Can we please have leviathans come back in Season 8?
Dick Roman left behind an entire standing army. A very, very hungry army, with nothing to do. These leviathans looked to him for everything, and now he’s gone, and many of his lieutenants—Edgar, Susan, anyone who was in the Roman Enterprises building at the time—were decommissioned by Crowley and his goons.
Roman’s motto was “There’s no such thing as monsters,” but he’s not here to enforce that anymore. The leviathans took over people’s brothers, sisters, mothers, fathers, lovers. What happens when the radio silence starts to make them antsy? Just imagine these leviathans, still deep undercover, snapping at their human children at the table, chewing on food that will never fill them, not really. How many of them are responsible for multiple homicides, and just changed form as they went? Did some of them settle into their roles and forget themselves cutting bread off of peanut butter and jelly sandwiches, shoving their hunger to the back of their minds in exchange for a human life? How many of them couldn’t stand the silence anymore and just walked into the sea, without a word?
How many of them are still working under Dick Roman’s plan, buying up real estate and experimenting in labs and anticipating his will, even as the plan falls apart around them?
How many of them stumbled onto Kevin’s doorstep, half-crazed, looking for revenge, or answers, or a way back home?
The leviathans’ father is just as gone as the angels’, but they’re chaos monsters in a world they thought was ripe for the picking. The one force of organization and restraint keeping them from an all-out bloodbath is gone. What happens now?
Of all my complaints about Season 8, this is the one I feel most keenly: What happened to the Leviathan?
All we know at the end of Season 7 is that "if you cut off the head, the body will flounder". It doesn't follow, however, that the body will die. In fact, what we know of the Leviathan seems to imply the exact opposite -- that, if left to its own devices, the body will reanimate the head over time.
We saw this in a micro-sense. Cutting off a Leviathan's head does not kill the beast, only momentarily delay it, and given enough time, the head will reattach and all wounds will heal. And Crowley warns Sam that this holds true in a metaphorical sense, cautioning him in the lab not to let the Leviathan reorganize (meaning that the creatures will not die simply because Dick is gone).

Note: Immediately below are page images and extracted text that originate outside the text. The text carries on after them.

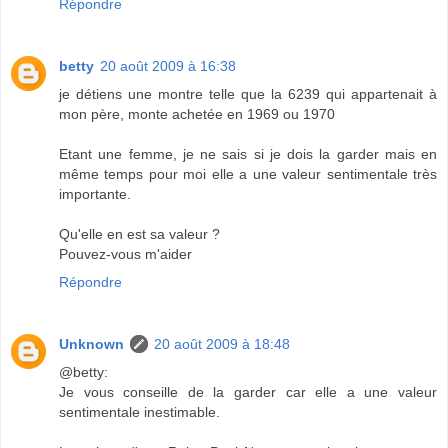
Répondre
betty
20 août 2009 à 16:38
je détiens une montre telle que la 6239 qui appartenait à
mon père, monte achetée en 1969 ou 1970
Etant une femme, je ne sais si je dois la garder mais en
même temps pour moi elle a une valeur sentimentale très
importante.
Qu'elle en est sa valeur ?
Pouvez-vous m'aider
Répondre
Unknown
20 août 2009 à 18:48
@betty:
Je vous conseille de la garder car elle a une valeur
sentimentale inestimable.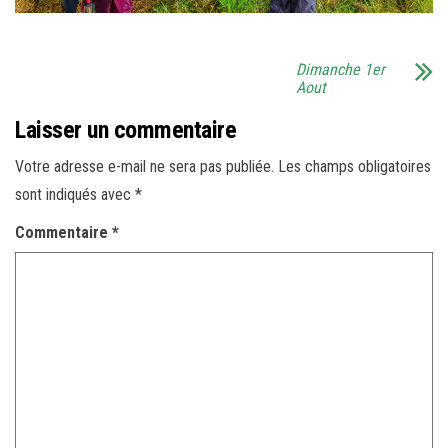
Dimanche 1er
Aout
Laisser un commentaire
Votre adresse e-mail ne sera pas publiée.
Les champs obligatoires
sont indiqués avec
*
Commentaire
*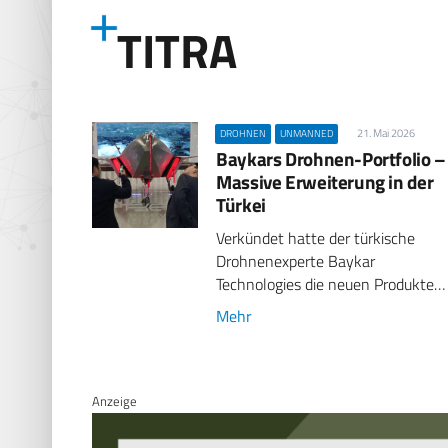
TITRA
21. Mai 2026
DROHNEN
UNMANNED
Baykars Drohnen-Portfolio –
Massive Erweiterung in der
Türkei
Verkündet hatte der türkische
Drohnenexperte Baykar
Technologies die neuen Produkte…
Mehr
Anzeige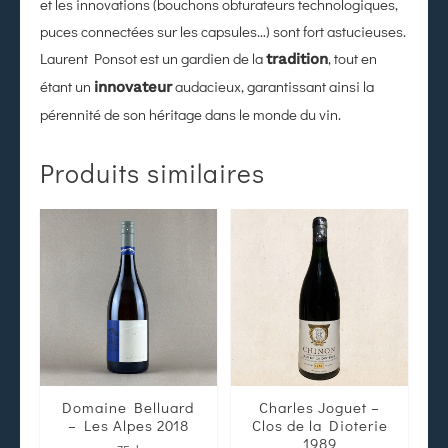
et les innovations (bouchons obturateurs technologiques,
puces connectées sur les capsules…) sont fort astucieuses.
Laurent Ponsot est un gardien de la
, tout en
tradition
étant un
audacieux, garantissant ainsi la
innovateur
pérennité de son héritage dans le monde du vin.
Produits similaires
Domaine Belluard
Charles Joguet –
– Les Alpes 2018
Clos de la Dioterie
1989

The truth is, we know how to gank a Dick, but how do you kill your average, everyday, garden variety Leviathan? We still don't know. Decapitation doesn't permanently work. Neither does Borax, as nasty as it is, seem to cause them any lasting harm. The solution the Winchesters came up with was to either a) cut off the head and put it in a box (which, side note, doesn't actually kill the head, as Jody alluded to in "Time After Time"; the head is still alive and trying to get back to its body, which is the most terrifying thing I've ever heard dear lord), or b) run away, and fast.
And yet, the Leviathan must be able to be killed somehow, because a) invincible monsters are stupid, and b) we actually see several Leviathan in Purgatory, which means that somehow, they must have died. These could be bibbed Leviathans (though I'd always thought that bibbing, rather than killing you, erased you and your knowledge from existence entirely, which I think is probably much scarier to an all-consuming monster). Or they could be Leviathans that others have managed to kill, somehow. Perhaps the answer was on the rest of the Tablet.
All of this, however, is really only a small canonical aside, when all I wanted to do was admit how utterly fascinated I am by the ideas you've presented above. How amazing would it have been to see the Leviathan having the same identity crisis the angels did back in Season 4? Especially since this time, there would be no great mystery as to where the absent father had run off to -- it was obvious what had happened to him.
Except, actually, now that I think about it... not really, right? I mean, there were no other Leviathan in that laboratory with Dean and Cas. Only Dick. So nobody got to see what really happened to him. They walked into the room, and he had simply vanished.
How do the Levi react to that? Do some become new Raphaels and Zachariahs, and try to stick to Dick's original plan? Do others become despondent and wage rebellion, like Uriel? Do others still become fond of humans and assimilate, as Anna did, or toy with them as Gabriel did?
And do some of them tear up the great script and forge their own paths, one of free will and choice, maybe even try to bring the humanist message to their fellow chompers? Could you imagine it, the Castiel!Leviathan? Not Levi!Cas, but that one Leviathan so touched by humanity that he (or she) breaks away from the school of piranhas to forge his (or her) own fate?